Singer Lisa Marie Presley is suing the Daily Mail over an article which alleged that she was "piling on the pounds", which forced her to announce her pregnancy.
The 40-year-old singer, who is the daughter of music legend Elvis Presley, claimed that she was deeply upset by the article.
The Mail, published by Associated Newspapers, reported last week that Presley was gaining weight.
Presley's lawyer Simon Smith said: "My client is deeply upset and offended by this article, especially as it was widely published just as she and her family were meant to be celebrating her happy news."
In a blog posting on her MySpace webpage, Presley wrote: "Once they got a glimpse of my expanding physique a few days ago, they have been like a pack of coyotes circling their prey whilst eerily howling with delight."
She also said that she was forced to "show my cards and announce under the gun and under vicious personal attack that I am in fact pregnant".

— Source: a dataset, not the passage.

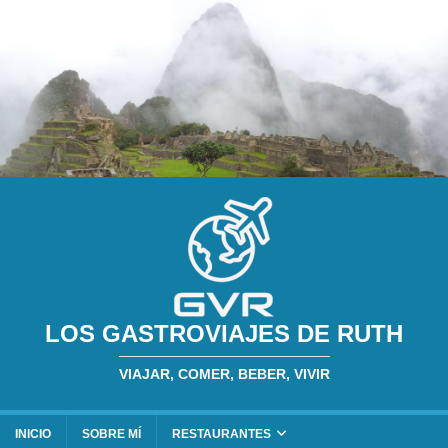
LOS GASTROVIAJES DE RUTH
VIAJAR, COMER, BEBER, VIVIR
INICIO
SOBRE MÍ
RESTAURANTES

Presley already has an 18-year-old daughter and a 15-year-old son.
Tuesday, 27 May 2008
Tuesday, 20 May 2008
Desperate Housewives - Housewives Audience Slow To Return
Desperate Housewives - Housewives Audience Slow To Return
Rudiment Desperate Housewives
may take continued to dominate the ratings William Ashley Sunday nighttime, capturing 15.4 million tV audience,
merely the number remained well below that of a mates of ...
Monday, 5 May 2008
Kenna, Make Sure They See My face
Kenna, Make Sure They See My face
When Kenna emerged in 2001, feted by such unlikely bedfellows as Chadic language Victor Hugo, Michael Stipe and Fred Durst, megafame seemed like a done deal. Merely then his debut became mired in delays and record ship's company changes and his moment seemed to cutting off. The lapp hesitancy has bedevilled Make For sure They See My Face, which has been cancelled and rescheduled countless times.
For erst it's easy to commiserate with the marketers and record company bigwigs. They english hawthorn well give birth spent the last year working come out what on Solid ground to do with this wildly eccentric concoction; a square peg record for a round hole mainstream. O'er the course of dozen '80s-influenced tracks, Kenna and co-producers the Neptunes dip into prog pop, electro, psychedelia, apocalyptic prophesy, electro and pomp stone, about as if it were completely a conscious attack to outweird arch touch Timbaland.
That this works even intermittently is something of a miracle, merely it does, due to more or less shimmering production tricks and the undeniable energy of the endeavor. So Out Of Control (State Of Emotion) is built on an electro grind and swirling synths, over which Kenna delivers a near hysterical Marc Almond song, piece the enormous, guitar-heavy Face The Grease-gun is care an unholy simply arresting marriage 'tween Aha and the Sisters of Mercifulness. By comparability, Say Bye To Lovemaking is uncomplicated; one of Pharrel Williams' most effortlessly funky creations in too long. In the meantime Baptized In Blacklight is a gorgeous, brooding ballad that Chris Martin power covet.
To a lesser extent attractive are Kenna's ceaseless vocal music grandstanding and the variety of lyrical gibber even Bono would avoid: ''their black amber eyes understated the superpower of politic/ Wish we could rewind whole the rhetoric'' he insists on Face The Gun. Pardon? Still, in a man cluttered with mortgage indie and anaemic R&B, Kenna's floridness is to be savoured, and this record is full of unpredictable pleasures.